Directions: In the text of every item below, change "innovadores" to "confiables" and output the lines again with everything else left as is.

(Items stored from a collection)

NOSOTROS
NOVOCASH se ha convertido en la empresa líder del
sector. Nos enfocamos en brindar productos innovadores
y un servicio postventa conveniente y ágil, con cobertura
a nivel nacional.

Solution below:
NOSOTROS
NOVOCASH se ha convertido en la empresa líder del
sector. Nos enfocamos en brindar productos confiables
y un servicio postventa conveniente y ágil, con cobertura
a nivel nacional.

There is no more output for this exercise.